Die göttliche Tochter
Rozhanitza wird oft mit dem Geweih eines Rentiers dargestellt. Rentiere sind die einzigen Hirsche, bei denen die weiblichen Tiere auch ein Geweih tragen.
Darstellungen zeigen Rozhanitza oft mit ihrer Tochter, die manchmal als Mensch, manchmal aber auch als Rentierkuh erscheint.
Als Geburtsgöttin wird Rozhanitza auch gezeigt, indem sie ein Rentier gebärt oder als Wintersonnwendsgöttin das Licht zur Welt bringt.
Im russischen Kunsthandwerk gibt es Bilder dieser Göttin, die sie in der Gebärposition zeigt, bei der ihr Körper ein X formt: Mit gespreizten Beinen macht sie sich für die Geburt bereit und ist fest mit der Erde verbunden. Auch ihre Arme sind weit auseinander gebreitet zum Himmel emporgehoben, wie wenn sie sich Kraft holen oder an einer unterstützenden Hebamme festhalten würde.

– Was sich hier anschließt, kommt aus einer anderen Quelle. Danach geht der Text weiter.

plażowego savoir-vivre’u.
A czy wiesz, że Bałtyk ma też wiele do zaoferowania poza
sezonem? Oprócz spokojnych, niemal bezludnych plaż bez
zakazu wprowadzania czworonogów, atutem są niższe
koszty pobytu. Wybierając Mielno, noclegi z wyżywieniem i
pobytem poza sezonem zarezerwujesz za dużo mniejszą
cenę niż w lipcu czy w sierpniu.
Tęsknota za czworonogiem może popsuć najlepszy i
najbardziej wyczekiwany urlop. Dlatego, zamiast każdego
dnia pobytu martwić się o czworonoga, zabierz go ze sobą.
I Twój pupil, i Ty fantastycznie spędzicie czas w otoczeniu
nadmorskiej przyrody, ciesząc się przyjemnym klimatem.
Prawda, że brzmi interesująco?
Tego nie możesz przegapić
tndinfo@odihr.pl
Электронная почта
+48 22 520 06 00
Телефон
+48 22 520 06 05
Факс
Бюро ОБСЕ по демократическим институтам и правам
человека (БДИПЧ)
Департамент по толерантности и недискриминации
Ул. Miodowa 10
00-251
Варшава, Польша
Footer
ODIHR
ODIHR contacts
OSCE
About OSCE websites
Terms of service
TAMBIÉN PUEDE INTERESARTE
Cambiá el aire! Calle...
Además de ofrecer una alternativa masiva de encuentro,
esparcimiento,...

Damit gilt das X – z.B. in der Kreuzstickerei – immer als Symbol für Geburt, Leben oder für die Gebärhaltung. Dies im Gegensatz zum Kreuz als Zeichen des Todes „+“.
Womit wir bei X-Mas wären: Seit frühchristlicher Zeit diente der griechische Buchstabe Chi (X) als Abkürzung für das Wort Christos (ΧΡΙΣΤΟΣ).

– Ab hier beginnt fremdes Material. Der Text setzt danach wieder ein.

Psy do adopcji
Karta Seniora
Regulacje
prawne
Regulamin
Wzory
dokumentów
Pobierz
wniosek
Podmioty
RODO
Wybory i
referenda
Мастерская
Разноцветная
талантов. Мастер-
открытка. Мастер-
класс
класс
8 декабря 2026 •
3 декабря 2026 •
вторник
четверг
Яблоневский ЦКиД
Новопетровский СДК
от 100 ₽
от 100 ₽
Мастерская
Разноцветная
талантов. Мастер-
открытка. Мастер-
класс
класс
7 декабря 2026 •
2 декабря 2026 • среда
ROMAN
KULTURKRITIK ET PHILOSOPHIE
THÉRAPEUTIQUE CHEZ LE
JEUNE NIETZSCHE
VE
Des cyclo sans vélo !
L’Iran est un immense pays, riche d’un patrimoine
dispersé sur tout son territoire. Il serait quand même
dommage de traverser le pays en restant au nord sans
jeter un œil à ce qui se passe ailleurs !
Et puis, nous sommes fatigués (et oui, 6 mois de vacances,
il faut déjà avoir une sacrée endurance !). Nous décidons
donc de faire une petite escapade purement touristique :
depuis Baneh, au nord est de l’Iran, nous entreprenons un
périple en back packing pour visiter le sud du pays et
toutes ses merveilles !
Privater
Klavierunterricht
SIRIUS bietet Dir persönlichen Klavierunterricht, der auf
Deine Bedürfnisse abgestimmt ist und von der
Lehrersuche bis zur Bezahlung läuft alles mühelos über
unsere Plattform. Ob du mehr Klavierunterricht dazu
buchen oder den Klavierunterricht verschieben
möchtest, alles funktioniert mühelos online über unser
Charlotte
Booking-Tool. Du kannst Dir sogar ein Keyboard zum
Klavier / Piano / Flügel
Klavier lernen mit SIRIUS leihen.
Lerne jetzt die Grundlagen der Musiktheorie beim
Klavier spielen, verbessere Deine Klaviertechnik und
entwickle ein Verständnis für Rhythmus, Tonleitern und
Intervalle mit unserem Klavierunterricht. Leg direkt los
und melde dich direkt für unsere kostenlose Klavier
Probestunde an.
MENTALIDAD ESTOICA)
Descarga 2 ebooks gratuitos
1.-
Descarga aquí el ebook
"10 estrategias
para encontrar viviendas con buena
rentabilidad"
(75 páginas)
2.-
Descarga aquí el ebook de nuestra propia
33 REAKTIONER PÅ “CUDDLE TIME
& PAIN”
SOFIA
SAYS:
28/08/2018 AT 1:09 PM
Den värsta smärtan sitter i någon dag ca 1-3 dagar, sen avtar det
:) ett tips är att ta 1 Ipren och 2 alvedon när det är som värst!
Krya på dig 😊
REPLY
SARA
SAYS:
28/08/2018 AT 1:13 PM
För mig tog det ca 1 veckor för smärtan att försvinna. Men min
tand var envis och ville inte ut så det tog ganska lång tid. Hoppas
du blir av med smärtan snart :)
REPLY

Mit dem X der Rozhanitza bekommt auch die Bezeichnung X-Mas für Weihnachten eine ganz andere Bedeutung.
The red-nosed reindeer ist weiblich
Unsere beliebten Weihnachts-Rentier-Dekorationen sind also auf diese Göttin zurückzuführen. Zu weihnachtlichen Ehren kamen Rentiere in einem Gedicht „A visit from St. Nicolas“ des Amerikaners Clement Moore (1779-1863).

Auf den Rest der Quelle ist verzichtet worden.